08.12.2014
4.22 Preventing people from ‘getting together to hatch crimes’ has long been considered one justification for restrictions on freedom of association.[25] Chief Justice of the High Court, Robert French, has said that:
Laws directed at inchoate criminality have a long history, dating back to England in the Middle Ages, which is traceable in large part through vagrancy laws. An early example was a statute enacted in 1562 which deemed a person found in the company of gypsies, over the course of a month, to be a felon.[26]
4.23 The High Court has recognised a ‘public interest’[27] in restricting the activities, or potential activities, of criminal associations and criminal organisations.[28] In South Australia v Totani (2011),[29] French CJ explained that legislative encroachments on freedom of association are not uncommon where the legislature aimed to prevent crime.
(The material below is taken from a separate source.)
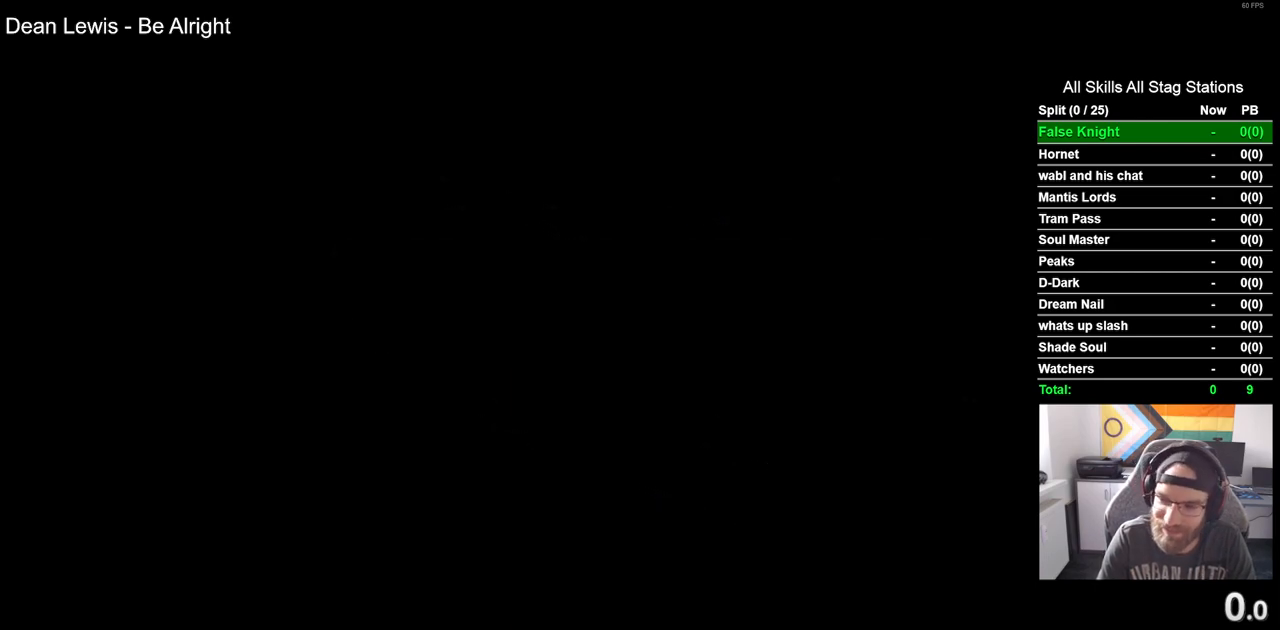
{"buttons": [], "left_stick": "center", "right_stick": "center", "events": [[50, "CROSS", "down"], [183, "CROSS", "up"], [317, "CROSS", "down"], [433, "CROSS", "up"]]}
The Serious and Organised Crime (Control) Act 2008 (SA)
does not introduce novel or unique concepts into the law in so far as it is directed to the prevention of criminal conduct by providing for restrictions on the freedom of association of persons connected with organisations which are or have been engaged in serious criminal activity.[30]
4.24 Similarly, in Tajjour v State of New South Wales, the High Court upheld the validity of s 93X of the Crimes Act 1900 (NSW):
Section 93X is a contemporary version of a consorting law, the policy of which historically has been ‘to inhibit a person from habitually associating with persons … because the association might expose that individual to temptation or lead to his involvement in criminal activity’. The object of the section is to prevent or impede criminal conduct.[31]
4.25 Limits on free association are also sometimes said to be necessary for other people to enjoy freedom of association and assembly. For example, a noisy protest outside a church interferes with the churchgoers’ freedom of association. Laws that facilitate the freedom of assembly of some may therefore need to inhibit the freedom of assembly of others, for example by giving police certain powers to control or regulate public protests.
4.26 In Melbourne Corporation v Barry, Higgins J distinguished between people’s right to ‘freely and at their will to pass and repass without let or hindrance’ from a right to assemble on a public highway. Quoting Ex parte Lewis (1888) (the Trafalgar Square Case), Higgins J said:
A claim on the part of persons so minded to assemble in any numbers, and for so long a time as they please to remain assembled, upon a highway, to the detriment of others having equal rights, is in its nature irreconcilable with the right of free passage, and there is, so far as we have been able to ascertain, no authority whatever in favour of it.[32]
4.27 Similarly, freedom of association is sometimes limited by laws that regulate protests, laws perhaps aimed at ensuring the protests are peaceful and do not disproportionately affect others. Protest organisers might be required to notify police in advance, so that police may prepare, for example by cordoning off public spaces. Police may also be granted extraordinary powers during some special events, such as sporting events and inter-governmental meetings like the G20 or APEC.
4.28 International law and bills of rights include certain general circumstances in which limits on freedom of association may be justified, for example, to:
protect the rights or freedoms of others;
protect national security or public safety;
prevent public disorder or crime.[33]
4.29 The ICCPR provides that freedom of association may be limited where it is necessary and in the interests of national security or public safety, public order, the protection of public health or morals or the protection of the rights and freedoms of others.[34]
4.30 International instruments also provide that the right to join a trade union may be limited as it applies to ‘members of the armed forces or of the police or of the administration of the State’.[35]
4.31 Bills of rights allow for limits on most rights, but the limits must generally be reasonable, prescribed by law, and ‘demonstrably justified in a free and democratic society’.[36]
4.32 The ALRC invites submissions identifying Commonwealth laws that limit free association without appropriate justification, and explaining why such laws are not justified.